(Spatial grounding data)

'''

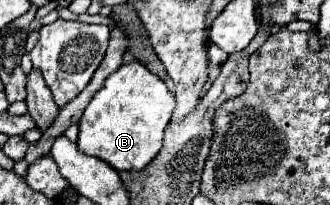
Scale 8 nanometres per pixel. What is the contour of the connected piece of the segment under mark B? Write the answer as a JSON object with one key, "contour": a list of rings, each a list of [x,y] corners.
{"contour":[[[139,61],[121,65],[87,105],[79,121],[77,149],[105,161],[115,171],[143,171],[161,149],[163,131],[175,105],[177,99],[167,85]]]}

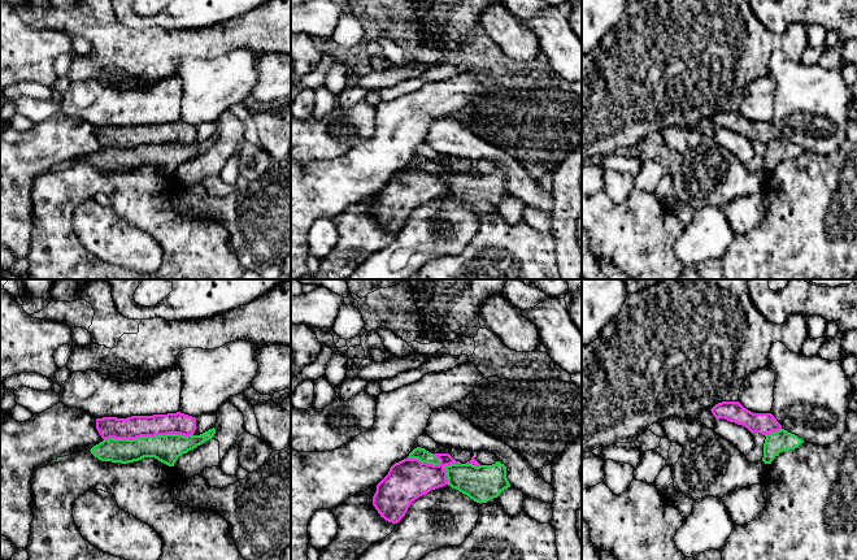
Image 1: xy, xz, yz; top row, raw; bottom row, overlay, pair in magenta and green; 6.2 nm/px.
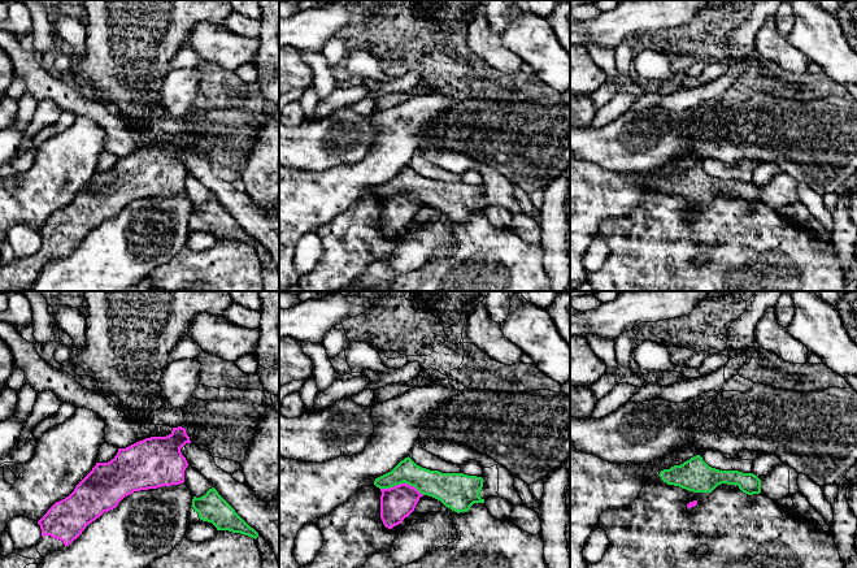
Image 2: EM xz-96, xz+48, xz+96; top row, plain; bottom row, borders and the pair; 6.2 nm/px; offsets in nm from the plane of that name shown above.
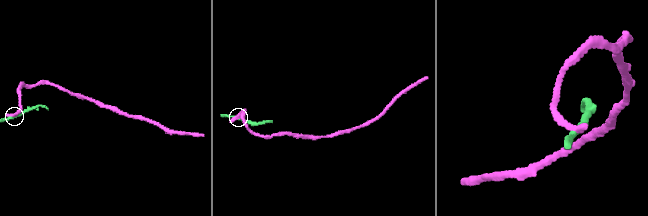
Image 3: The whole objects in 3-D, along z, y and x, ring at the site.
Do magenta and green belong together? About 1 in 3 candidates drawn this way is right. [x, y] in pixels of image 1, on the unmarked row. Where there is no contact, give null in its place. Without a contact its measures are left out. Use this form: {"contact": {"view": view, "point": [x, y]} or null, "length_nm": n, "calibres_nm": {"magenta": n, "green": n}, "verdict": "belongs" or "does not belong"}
{"contact": {"view": "xy", "point": [148, 144]}, "length_nm": 550, "calibres_nm": {"magenta": 140, "green": 180}, "verdict": "does not belong"}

'''

» **WORK TO COMPLETE**:
Only the lines from the one containing "Image 3: The" through the end of the entries above belong in the answer; repeat them exactly.

» **EXERCISE OUTPUT**:
Image 3: The whole objects in 3-D, along z, y and x, ring at the site.
Do magenta and green belong together? About 1 in 3 candidates drawn this way is right. [x, y] in pixels of image 1, on the unmarked row. Where there is no contact, give null in its place. Without a contact its measures are left out. Use this form: {"contact": {"view": view, "point": [x, y]} or null, "length_nm": n, "calibres_nm": {"magenta": n, "green": n}, "verdict": "belongs" or "does not belong"}
{"contact": {"view": "xy", "point": [148, 144]}, "length_nm": 550, "calibres_nm": {"magenta": 140, "green": 180}, "verdict": "does not belong"}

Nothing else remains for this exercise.